Des combinaisons d’anti-HER2 sont en cours d’expérimentation, elles-mêmes associées à d’autres types de médicaments (ex : pertuzumab + trastuzumab + docétaxel). L’association de deux anti-HER2 pourrait à court terme constituer un standard dans le traitement des tumeurs du sein métastasées - voire peut-être aussi en situation adjuvante -.
Anti-VEGF.
Cette approche thérapeutique, mise à profit dans le traitement d’autres types de cancers, est ici ciblée, actuellement, par un seul médicament : le bévacizumab.
Le bévacizumab (Avastin, usage hospitalier) est un anticorps qui se lie au VEGF (Vascular Endothelial Growth Factor) et inhibe sa liaison à ses récepteurs, Flt-1 (VEGFR-1) et KDR (VEGFR-2), à la surface des cellules endothéliales.

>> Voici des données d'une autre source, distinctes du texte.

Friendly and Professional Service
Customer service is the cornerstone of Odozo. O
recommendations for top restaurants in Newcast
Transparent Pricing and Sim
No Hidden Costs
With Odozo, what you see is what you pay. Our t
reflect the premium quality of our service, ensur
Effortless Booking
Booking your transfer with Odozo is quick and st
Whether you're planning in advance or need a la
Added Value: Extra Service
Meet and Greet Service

Faisant régresser et normalisant les vaisseaux tumoraux, et inhibant la formation de nouveaux vaisseaux, il limite la croissance tumorale.

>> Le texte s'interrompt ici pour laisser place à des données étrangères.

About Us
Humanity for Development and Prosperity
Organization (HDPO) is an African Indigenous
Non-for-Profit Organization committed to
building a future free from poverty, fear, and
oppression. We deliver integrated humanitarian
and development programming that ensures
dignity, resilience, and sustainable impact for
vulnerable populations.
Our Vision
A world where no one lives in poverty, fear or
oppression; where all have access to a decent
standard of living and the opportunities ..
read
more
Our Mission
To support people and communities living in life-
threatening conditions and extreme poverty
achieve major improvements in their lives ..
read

Cet anticorps est indiqué, en association au paclitaxel (Taxol), en traitement de première ligne chez la patiente atteinte d’une tumeur métastatique, et, en association à la capécitabine (Xéloda), en traitement de première ligne chez la patiente atteinte d’un cancer métastatique pour laquelle un traitement avec d’autres options de chimiothérapie incluant des taxanes ou des anthracyclines n’est pas approprié (les patientes ayant reçu un traitement à base de taxanes et d’anthracyclines en situation adjuvante au cours des 12 derniers mois sont exclues du traitement par bévacizumab + capécitabine).